Für den nächsten Tag ist Regen angesagt und am Morgen schauert es auch. Wir fahren erstmal nach Veurne, von wo aus wir eigentlich beginnen wollten. Mit Regenschirmen bewaffnet machen wir einen kleinen Stadtrundgang und fahren anschließend mit dem Bus zum nächsten Etappenpunkt nach Nieuwpoort, wo wir das gewaltige Denkmal für König Albert I, den „Ritterkönig“ wie ihn die Belgier nennen, sehen. Nach einer weiteren kurzen Strecke im Bus, klart das Wetter  bei Westerkerke deutlich auf und wir steigen dort auf die Räder. Entlang der Strandpromenade, wo gerade ein „Bierfest“ aufgebaut ist, gelangen wir bis nach Middelkerke, wo wir eine Mittagspause machen. Der Regen hat sich nun komplett verzogen, doch es windet sehr stark, teilweise wird der Sand vom Strand richtiggehend auf den Weg geschleudert. Statt uns durch diesen Sandsturm zu kämpfen, entscheide ich durch die Dünen zu fahren. Hier ist es zwar etwas hügeliger, aber es ist weniger Wind zu spüren und wir werden mit schönen Ausblicken entlohnt. Entlang der Domäne Ravesijde, einem Freilichtmuseum mit den Stelbunkern des Atlantikwalls, fahren wir nach Oostende. Hier gibt es endlich den ersehnten fangfrischen Fisch und Meerestiere in bunten kleinen Buden zu kaufen. Doch auch die Möwen sind sehr darauf erpicht, hier am Visserkaai ihren Hunger zu stillen...
Nach einer Mittagspause in Oostende, radeln wir weiter entlang der Küste und durch die Orte nach de Haan. Nach einer letzten Rast am Meer fahren wir nach Blankenberge, wo uns unser Bus mit Radanhänger auch schon erwartet.
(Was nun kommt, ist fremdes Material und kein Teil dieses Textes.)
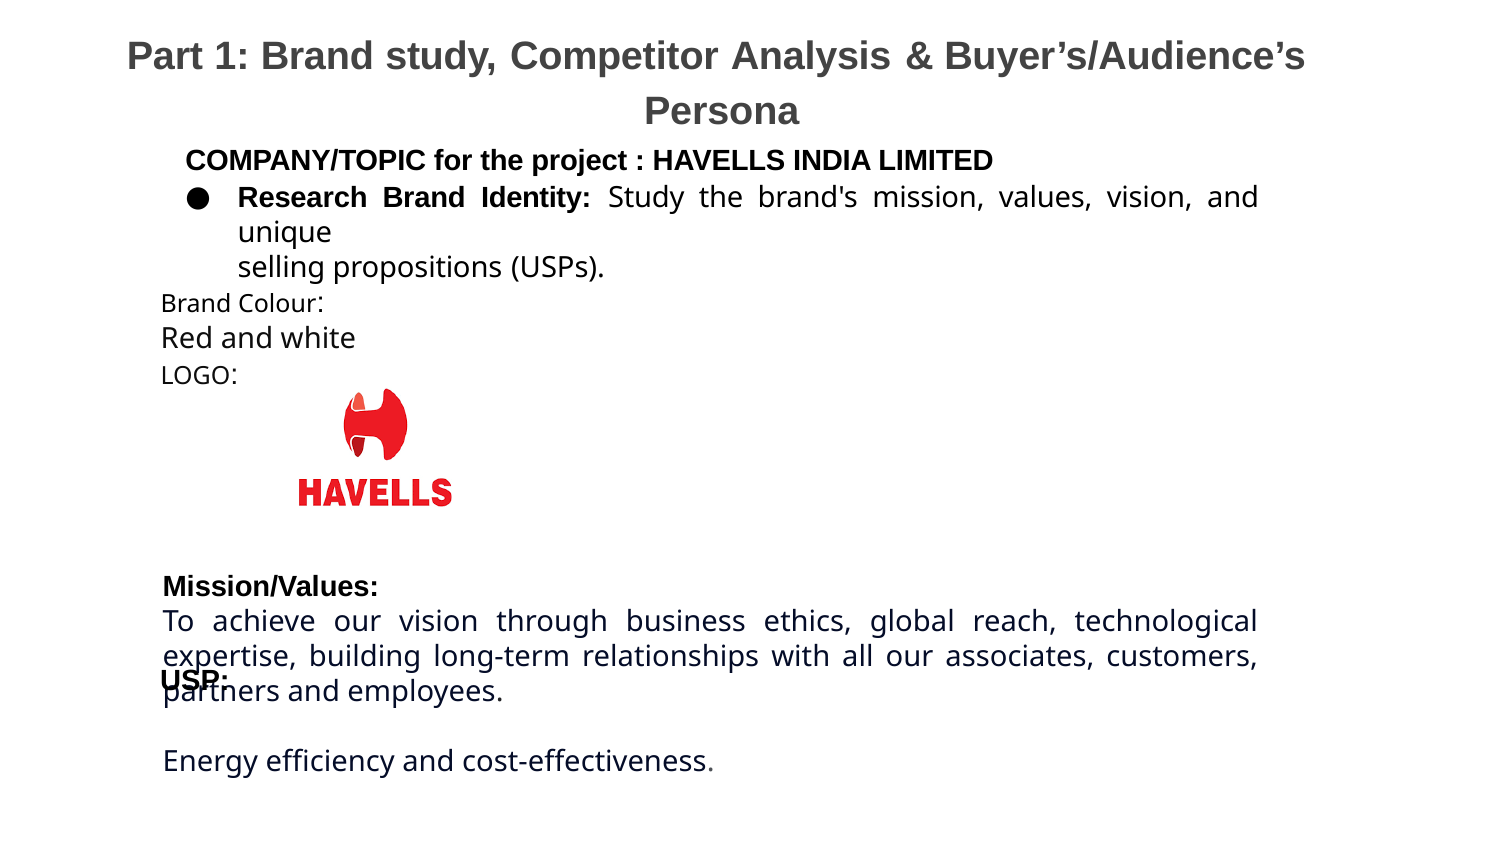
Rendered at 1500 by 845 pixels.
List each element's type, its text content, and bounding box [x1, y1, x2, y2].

Wir fahren direkt zum Restaurant zum Abendessen, dass nach den absolvierten 40 Kilometern - gefühlt natürlich wegen des Winds deutlich mehr - sehr gut schmeckt.
Am Sonntag ist das Wetter wieder regnerisch. Wir fahren zuerst mit dem Bus in Richtung der flämischen Ardennen, ein etwas hügeligeres Gebiet, in die Stadt Oudenaarde. Hier entlang geht auch die berühmte Radsporttour „Ronde van Vlaanderen“ oder zu deutsch „Flandern-Rundfahrt“. Ein Museum zeigt die Anfänge des Radsports und berichtet natürlich auch über den belgischen Nationalheld Eddy Merckx, der vier Mal nacheinander bei der Tour de France siegte. Erneut lassen wir uns frische Baguettes in einer Fleischerei belegen und machen einen kleinen Rundgang. Als wir zurück kommen, ist es immer noch regnerisch, es weht ein recht starker Wind und es ist ziemlich kühl. Das Interesse der Gruppe ist definitiv stärker heute noch Brügge auf eigene Faust zu erkunden als jetzt auf die Räder zu steigen. Auch wenn die Radrouten alle vorher feststehen, so sind wir doch sehr flexibel in der Durchführung und so entscheiden wir uns mit dem Bus nach Kortrijk zu fahren. Während eines Rundgangs durch die Stadt, die berühmt wurde durch die Sporenschlacht von 1302. Hier besiegte am 11. Juli 1302 flämische Fußsoldaten ein französisches Ritterheer, der Tag ist heute noch Nationalfeiertag der Flamen. Die Sporen der Verlierer der Schlacht wurden eingesammelt und in die Unsere Liebfrauenkirche gehangen. Diese Kirche besichtigen wir, auch wenn seit 1382 die Sporen wieder von den Franzosen entfernt wurden. Außerdem laufen wir über den wohl schönsten Beginenhof Flanderns, sehen den Grote Markt und den Belfried sowie die Broel-Türme der ehemaligen Stadtverteidigung. Anschließend fahren wir zurück und erreichen am Nachmittag Brügge. So ist noch genug Zeit für einen Bummel durch die Stadt und das Kaufen von Pralinen und anderen Souvenirs.
Bei letzten gemeinsamen Abendessen überreiche ich feierlich die Radreise-Diplome - 215 Kilometer sind die Teilnehmer der Flandern-Radreise gestrampelt! Darauf wird natürlich nochmal angestoßen.
 
Heimfahrt nach Deutschland
Am nächsten Tag geht es bequem über Antwerpen, Eindhoven und das Ruhrgebiet zurück in die Heimat. Wir haben Glück und kommen staufrei und pünktlich wieder an den Ausgangsorten an. Einige Radler überlegen schon, wo es nächstes Jahr hingehen soll... ich freue mich auf ein Wiedersehen! Tot ziens!